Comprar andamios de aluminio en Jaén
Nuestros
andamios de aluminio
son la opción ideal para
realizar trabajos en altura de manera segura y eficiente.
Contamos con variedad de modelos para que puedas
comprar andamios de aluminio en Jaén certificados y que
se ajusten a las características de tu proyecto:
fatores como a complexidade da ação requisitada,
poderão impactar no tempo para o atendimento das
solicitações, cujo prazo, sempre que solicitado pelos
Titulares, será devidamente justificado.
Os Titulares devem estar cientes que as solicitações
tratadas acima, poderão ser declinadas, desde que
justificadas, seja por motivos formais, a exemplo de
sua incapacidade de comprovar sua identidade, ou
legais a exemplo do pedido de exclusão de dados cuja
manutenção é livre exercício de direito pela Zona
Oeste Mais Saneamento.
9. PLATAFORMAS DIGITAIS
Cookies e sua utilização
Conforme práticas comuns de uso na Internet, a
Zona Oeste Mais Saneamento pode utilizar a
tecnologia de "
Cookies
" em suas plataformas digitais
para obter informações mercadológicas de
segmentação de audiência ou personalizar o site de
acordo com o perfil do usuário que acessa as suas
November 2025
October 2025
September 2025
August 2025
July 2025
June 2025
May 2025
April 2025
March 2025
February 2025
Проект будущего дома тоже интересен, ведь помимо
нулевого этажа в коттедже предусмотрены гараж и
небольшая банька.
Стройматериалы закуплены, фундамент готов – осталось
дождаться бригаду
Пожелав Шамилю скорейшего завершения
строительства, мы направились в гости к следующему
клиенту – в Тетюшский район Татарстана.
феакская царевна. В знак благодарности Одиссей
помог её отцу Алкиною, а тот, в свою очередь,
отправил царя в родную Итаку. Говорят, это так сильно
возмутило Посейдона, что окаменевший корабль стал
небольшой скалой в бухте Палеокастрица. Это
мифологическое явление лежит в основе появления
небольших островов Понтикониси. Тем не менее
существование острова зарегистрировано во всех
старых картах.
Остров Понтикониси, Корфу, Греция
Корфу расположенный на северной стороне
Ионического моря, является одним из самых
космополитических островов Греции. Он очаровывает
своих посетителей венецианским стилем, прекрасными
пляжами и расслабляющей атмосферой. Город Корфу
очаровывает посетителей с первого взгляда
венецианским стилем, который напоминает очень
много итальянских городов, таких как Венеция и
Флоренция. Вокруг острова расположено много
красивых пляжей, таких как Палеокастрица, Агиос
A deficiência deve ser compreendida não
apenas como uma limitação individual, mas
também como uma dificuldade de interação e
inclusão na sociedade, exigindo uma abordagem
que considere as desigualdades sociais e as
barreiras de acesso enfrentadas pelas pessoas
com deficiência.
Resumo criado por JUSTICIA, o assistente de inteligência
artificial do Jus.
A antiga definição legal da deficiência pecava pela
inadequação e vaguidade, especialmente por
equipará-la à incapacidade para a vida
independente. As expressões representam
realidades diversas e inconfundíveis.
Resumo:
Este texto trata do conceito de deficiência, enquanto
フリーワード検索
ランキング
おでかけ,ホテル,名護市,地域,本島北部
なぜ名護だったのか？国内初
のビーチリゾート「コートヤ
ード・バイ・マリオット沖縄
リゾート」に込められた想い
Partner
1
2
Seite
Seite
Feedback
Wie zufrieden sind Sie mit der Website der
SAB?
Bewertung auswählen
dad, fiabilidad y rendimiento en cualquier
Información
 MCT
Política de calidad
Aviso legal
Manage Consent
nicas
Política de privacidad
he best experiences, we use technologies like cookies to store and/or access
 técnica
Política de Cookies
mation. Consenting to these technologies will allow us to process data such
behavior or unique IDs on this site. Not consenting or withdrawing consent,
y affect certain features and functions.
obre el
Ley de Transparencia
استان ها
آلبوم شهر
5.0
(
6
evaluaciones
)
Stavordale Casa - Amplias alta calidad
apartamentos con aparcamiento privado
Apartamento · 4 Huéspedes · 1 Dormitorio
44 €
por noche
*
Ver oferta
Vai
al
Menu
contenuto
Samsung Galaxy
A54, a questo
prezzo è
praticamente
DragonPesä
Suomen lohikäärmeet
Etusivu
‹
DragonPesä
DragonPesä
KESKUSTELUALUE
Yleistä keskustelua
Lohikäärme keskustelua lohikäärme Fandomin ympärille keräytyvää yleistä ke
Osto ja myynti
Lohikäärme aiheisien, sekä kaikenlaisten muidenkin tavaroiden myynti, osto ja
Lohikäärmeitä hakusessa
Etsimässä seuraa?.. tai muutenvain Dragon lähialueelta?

· · · · ·

● **Aim of the task**
Could you extract the text of every item above and reproduce it line for line, without changing a character?

● **Output for this exercise**
Comprar andamios de aluminio en Jaén
Nuestros
andamios de aluminio
son la opción ideal para
realizar trabajos en altura de manera segura y eficiente.
Contamos con variedad de modelos para que puedas
comprar andamios de aluminio en Jaén certificados y que
se ajusten a las características de tu proyecto:
fatores como a complexidade da ação requisitada,
poderão impactar no tempo para o atendimento das
solicitações, cujo prazo, sempre que solicitado pelos
Titulares, será devidamente justificado.
Os Titulares devem estar cientes que as solicitações
tratadas acima, poderão ser declinadas, desde que
justificadas, seja por motivos formais, a exemplo de
sua incapacidade de comprovar sua identidade, ou
legais a exemplo do pedido de exclusão de dados cuja
manutenção é livre exercício de direito pela Zona
Oeste Mais Saneamento.
9. PLATAFORMAS DIGITAIS
Cookies e sua utilização
Conforme práticas comuns de uso na Internet, a
Zona Oeste Mais Saneamento pode utilizar a
tecnologia de "
Cookies
" em suas plataformas digitais
para obter informações mercadológicas de
segmentação de audiência ou personalizar o site de
acordo com o perfil do usuário que acessa as suas
November 2025
October 2025
September 2025
August 2025
July 2025
June 2025
May 2025
April 2025
March 2025
February 2025
Проект будущего дома тоже интересен, ведь помимо
нулевого этажа в коттедже предусмотрены гараж и
небольшая банька.
Стройматериалы закуплены, фундамент готов – осталось
дождаться бригаду
Пожелав Шамилю скорейшего завершения
строительства, мы направились в гости к следующему
клиенту – в Тетюшский район Татарстана.
феакская царевна. В знак благодарности Одиссей
помог её отцу Алкиною, а тот, в свою очередь,
отправил царя в родную Итаку. Говорят, это так сильно
возмутило Посейдона, что окаменевший корабль стал
небольшой скалой в бухте Палеокастрица. Это
мифологическое явление лежит в основе появления
небольших островов Понтикониси. Тем не менее
существование острова зарегистрировано во всех
старых картах.
Остров Понтикониси, Корфу, Греция
Корфу расположенный на северной стороне
Ионического моря, является одним из самых
космополитических островов Греции. Он очаровывает
своих посетителей венецианским стилем, прекрасными
пляжами и расслабляющей атмосферой. Город Корфу
очаровывает посетителей с первого взгляда
венецианским стилем, который напоминает очень
много итальянских городов, таких как Венеция и
Флоренция. Вокруг острова расположено много
красивых пляжей, таких как Палеокастрица, Агиос
A deficiência deve ser compreendida não
apenas como uma limitação individual, mas
também como uma dificuldade de interação e
inclusão na sociedade, exigindo uma abordagem
que considere as desigualdades sociais e as
barreiras de acesso enfrentadas pelas pessoas
com deficiência.
Resumo criado por JUSTICIA, o assistente de inteligência
artificial do Jus.
A antiga definição legal da deficiência pecava pela
inadequação e vaguidade, especialmente por
equipará-la à incapacidade para a vida
independente. As expressões representam
realidades diversas e inconfundíveis.
Resumo:
Este texto trata do conceito de deficiência, enquanto
フリーワード検索
ランキング
おでかけ,ホテル,名護市,地域,本島北部
なぜ名護だったのか？国内初
のビーチリゾート「コートヤ
ード・バイ・マリオット沖縄
リゾート」に込められた想い
Partner
1
2
Seite
Seite
Feedback
Wie zufrieden sind Sie mit der Website der
SAB?
Bewertung auswählen
dad, fiabilidad y rendimiento en cualquier
Información
 MCT
Política de calidad
Aviso legal
Manage Consent
nicas
Política de privacidad
he best experiences, we use technologies like cookies to store and/or access
 técnica
Política de Cookies
mation. Consenting to these technologies will allow us to process data such
behavior or unique IDs on this site. Not consenting or withdrawing consent,
y affect certain features and functions.
obre el
Ley de Transparencia
استان ها
آلبوم شهر
5.0
(
6
evaluaciones
)
Stavordale Casa - Amplias alta calidad
apartamentos con aparcamiento privado
Apartamento · 4 Huéspedes · 1 Dormitorio
44 €
por noche
*
Ver oferta
Vai
al
Menu
contenuto
Samsung Galaxy
A54, a questo
prezzo è
praticamente
DragonPesä
Suomen lohikäärmeet
Etusivu
‹
DragonPesä
DragonPesä
KESKUSTELUALUE
Yleistä keskustelua
Lohikäärme keskustelua lohikäärme Fandomin ympärille keräytyvää yleistä ke
Osto ja myynti
Lohikäärme aiheisien, sekä kaikenlaisten muidenkin tavaroiden myynti, osto ja
Lohikäärmeitä hakusessa
Etsimässä seuraa?.. tai muutenvain Dragon lähialueelta?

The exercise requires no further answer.